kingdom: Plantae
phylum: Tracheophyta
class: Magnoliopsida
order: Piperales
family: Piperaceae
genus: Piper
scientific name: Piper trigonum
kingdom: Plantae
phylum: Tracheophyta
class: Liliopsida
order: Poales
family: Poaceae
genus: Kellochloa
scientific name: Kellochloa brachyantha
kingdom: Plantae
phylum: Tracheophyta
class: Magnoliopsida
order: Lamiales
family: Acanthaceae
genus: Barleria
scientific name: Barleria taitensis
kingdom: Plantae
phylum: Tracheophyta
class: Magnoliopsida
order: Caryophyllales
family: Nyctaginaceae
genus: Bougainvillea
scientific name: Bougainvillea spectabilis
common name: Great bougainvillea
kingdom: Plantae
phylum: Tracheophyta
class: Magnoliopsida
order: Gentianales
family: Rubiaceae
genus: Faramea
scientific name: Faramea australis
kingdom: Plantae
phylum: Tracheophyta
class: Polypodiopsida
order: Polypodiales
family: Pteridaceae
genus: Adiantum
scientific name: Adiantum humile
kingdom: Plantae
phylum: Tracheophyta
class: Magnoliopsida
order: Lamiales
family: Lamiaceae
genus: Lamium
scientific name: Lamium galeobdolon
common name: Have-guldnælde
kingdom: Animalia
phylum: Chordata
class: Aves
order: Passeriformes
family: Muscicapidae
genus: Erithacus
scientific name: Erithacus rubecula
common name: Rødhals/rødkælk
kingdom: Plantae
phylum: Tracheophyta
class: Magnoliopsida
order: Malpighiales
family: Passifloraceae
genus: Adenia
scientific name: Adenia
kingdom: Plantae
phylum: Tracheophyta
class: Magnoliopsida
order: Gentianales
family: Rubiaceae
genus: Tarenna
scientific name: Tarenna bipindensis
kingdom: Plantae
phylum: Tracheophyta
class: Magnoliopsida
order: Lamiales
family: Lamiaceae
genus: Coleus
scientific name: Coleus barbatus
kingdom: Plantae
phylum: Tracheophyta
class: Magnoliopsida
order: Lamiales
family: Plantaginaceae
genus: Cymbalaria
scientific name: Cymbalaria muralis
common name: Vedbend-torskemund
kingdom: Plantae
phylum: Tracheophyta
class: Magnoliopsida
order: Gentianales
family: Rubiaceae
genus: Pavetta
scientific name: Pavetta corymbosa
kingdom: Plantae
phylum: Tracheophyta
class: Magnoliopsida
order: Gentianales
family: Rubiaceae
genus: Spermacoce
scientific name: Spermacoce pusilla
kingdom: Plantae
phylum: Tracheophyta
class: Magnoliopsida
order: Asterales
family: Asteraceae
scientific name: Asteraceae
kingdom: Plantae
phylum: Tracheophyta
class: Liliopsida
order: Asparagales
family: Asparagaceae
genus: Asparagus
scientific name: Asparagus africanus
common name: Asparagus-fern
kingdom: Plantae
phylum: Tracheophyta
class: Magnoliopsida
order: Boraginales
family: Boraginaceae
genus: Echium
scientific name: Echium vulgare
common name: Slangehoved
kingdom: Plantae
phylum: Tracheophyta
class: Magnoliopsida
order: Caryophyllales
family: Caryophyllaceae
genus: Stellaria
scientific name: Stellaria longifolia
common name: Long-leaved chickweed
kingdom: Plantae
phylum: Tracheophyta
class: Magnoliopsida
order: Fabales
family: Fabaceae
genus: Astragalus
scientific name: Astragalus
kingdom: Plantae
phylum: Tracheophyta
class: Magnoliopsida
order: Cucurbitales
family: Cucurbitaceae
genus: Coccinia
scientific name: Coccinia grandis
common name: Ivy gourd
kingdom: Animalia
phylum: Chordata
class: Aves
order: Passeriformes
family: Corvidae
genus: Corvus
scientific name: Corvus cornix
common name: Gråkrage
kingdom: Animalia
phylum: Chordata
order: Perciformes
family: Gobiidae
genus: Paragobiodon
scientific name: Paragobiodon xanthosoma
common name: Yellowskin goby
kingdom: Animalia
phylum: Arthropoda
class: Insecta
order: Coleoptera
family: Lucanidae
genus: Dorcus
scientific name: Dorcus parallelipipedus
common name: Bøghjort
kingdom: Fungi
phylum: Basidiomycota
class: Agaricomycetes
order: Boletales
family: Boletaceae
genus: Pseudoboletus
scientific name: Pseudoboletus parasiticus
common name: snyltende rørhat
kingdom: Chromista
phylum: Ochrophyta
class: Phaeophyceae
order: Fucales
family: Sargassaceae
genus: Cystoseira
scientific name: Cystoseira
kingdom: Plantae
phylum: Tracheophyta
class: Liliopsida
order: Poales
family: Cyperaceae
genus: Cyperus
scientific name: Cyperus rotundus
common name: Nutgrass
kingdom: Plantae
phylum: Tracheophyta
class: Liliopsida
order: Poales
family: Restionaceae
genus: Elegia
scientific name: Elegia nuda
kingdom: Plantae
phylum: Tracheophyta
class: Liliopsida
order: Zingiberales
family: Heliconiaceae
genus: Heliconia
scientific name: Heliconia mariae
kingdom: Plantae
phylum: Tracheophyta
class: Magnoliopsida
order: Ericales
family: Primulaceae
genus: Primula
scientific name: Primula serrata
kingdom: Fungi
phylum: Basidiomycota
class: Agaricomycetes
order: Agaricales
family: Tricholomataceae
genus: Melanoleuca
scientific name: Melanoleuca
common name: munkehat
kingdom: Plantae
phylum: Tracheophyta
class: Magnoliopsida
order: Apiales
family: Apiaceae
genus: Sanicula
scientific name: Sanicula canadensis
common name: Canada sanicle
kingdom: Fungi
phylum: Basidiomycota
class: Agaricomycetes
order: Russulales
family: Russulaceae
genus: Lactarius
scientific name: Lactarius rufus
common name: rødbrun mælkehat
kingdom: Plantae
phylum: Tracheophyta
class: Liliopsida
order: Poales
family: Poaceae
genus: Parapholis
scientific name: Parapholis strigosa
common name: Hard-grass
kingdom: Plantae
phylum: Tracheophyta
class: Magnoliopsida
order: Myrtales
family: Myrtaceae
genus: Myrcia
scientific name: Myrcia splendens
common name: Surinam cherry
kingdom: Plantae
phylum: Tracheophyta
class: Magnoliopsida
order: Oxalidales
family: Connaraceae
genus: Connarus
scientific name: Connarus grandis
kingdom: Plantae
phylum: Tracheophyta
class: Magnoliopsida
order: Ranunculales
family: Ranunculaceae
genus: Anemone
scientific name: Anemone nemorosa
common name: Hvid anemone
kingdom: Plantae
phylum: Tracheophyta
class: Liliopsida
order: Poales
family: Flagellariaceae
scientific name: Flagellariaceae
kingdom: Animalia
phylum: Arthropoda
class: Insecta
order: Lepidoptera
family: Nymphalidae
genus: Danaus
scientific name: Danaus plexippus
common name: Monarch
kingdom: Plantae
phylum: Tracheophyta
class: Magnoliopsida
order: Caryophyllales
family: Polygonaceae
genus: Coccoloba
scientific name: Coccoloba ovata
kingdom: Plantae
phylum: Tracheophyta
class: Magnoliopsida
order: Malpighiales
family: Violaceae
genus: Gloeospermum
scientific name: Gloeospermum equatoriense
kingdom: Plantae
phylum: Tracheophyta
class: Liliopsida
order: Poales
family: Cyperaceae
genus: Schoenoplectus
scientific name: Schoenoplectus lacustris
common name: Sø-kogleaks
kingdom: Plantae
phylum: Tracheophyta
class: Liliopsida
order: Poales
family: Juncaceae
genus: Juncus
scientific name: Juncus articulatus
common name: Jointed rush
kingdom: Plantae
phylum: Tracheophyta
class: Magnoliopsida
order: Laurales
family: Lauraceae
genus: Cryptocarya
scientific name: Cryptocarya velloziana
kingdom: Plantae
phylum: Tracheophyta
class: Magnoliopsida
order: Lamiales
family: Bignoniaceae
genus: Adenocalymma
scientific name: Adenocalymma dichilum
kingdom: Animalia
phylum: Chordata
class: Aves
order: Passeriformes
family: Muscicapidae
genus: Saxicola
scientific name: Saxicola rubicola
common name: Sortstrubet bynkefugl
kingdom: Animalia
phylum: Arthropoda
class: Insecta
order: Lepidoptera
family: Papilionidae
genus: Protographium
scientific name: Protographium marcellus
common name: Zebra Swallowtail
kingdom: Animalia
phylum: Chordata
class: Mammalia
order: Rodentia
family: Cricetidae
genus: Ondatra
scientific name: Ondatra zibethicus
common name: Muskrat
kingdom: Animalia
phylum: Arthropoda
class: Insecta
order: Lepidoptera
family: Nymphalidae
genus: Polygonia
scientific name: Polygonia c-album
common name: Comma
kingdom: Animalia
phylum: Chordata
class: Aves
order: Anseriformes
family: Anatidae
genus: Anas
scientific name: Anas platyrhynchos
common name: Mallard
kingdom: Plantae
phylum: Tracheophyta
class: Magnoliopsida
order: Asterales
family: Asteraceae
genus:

■ ■ ■ ■ ■

### What is expected
Write out the records again without any change, starting with the line that contains "genus: Cystoseira" and going on through the line that contains "family: Russulaceae", with both of those lines included.

### Result for this task
genus: Cystoseira
scientific name: Cystoseira
kingdom: Plantae
phylum: Tracheophyta
class: Liliopsida
order: Poales
family: Cyperaceae
genus: Cyperus
scientific name: Cyperus rotundus
common name: Nutgrass
kingdom: Plantae
phylum: Tracheophyta
class: Liliopsida
order: Poales
family: Restionaceae
genus: Elegia
scientific name: Elegia nuda
kingdom: Plantae
phylum: Tracheophyta
class: Liliopsida
order: Zingiberales
family: Heliconiaceae
genus: Heliconia
scientific name: Heliconia mariae
kingdom: Plantae
phylum: Tracheophyta
class: Magnoliopsida
order: Ericales
family: Primulaceae
genus: Primula
scientific name: Primula serrata
kingdom: Fungi
phylum: Basidiomycota
class: Agaricomycetes
order: Agaricales
family: Tricholomataceae
genus: Melanoleuca
scientific name: Melanoleuca
common name: munkehat
kingdom: Plantae
phylum: Tracheophyta
class: Magnoliopsida
order: Apiales
family: Apiaceae
genus: Sanicula
scientific name: Sanicula canadensis
common name: Canada sanicle
kingdom: Fungi
phylum: Basidiomycota
class: Agaricomycetes
order: Russulales
family: Russulaceae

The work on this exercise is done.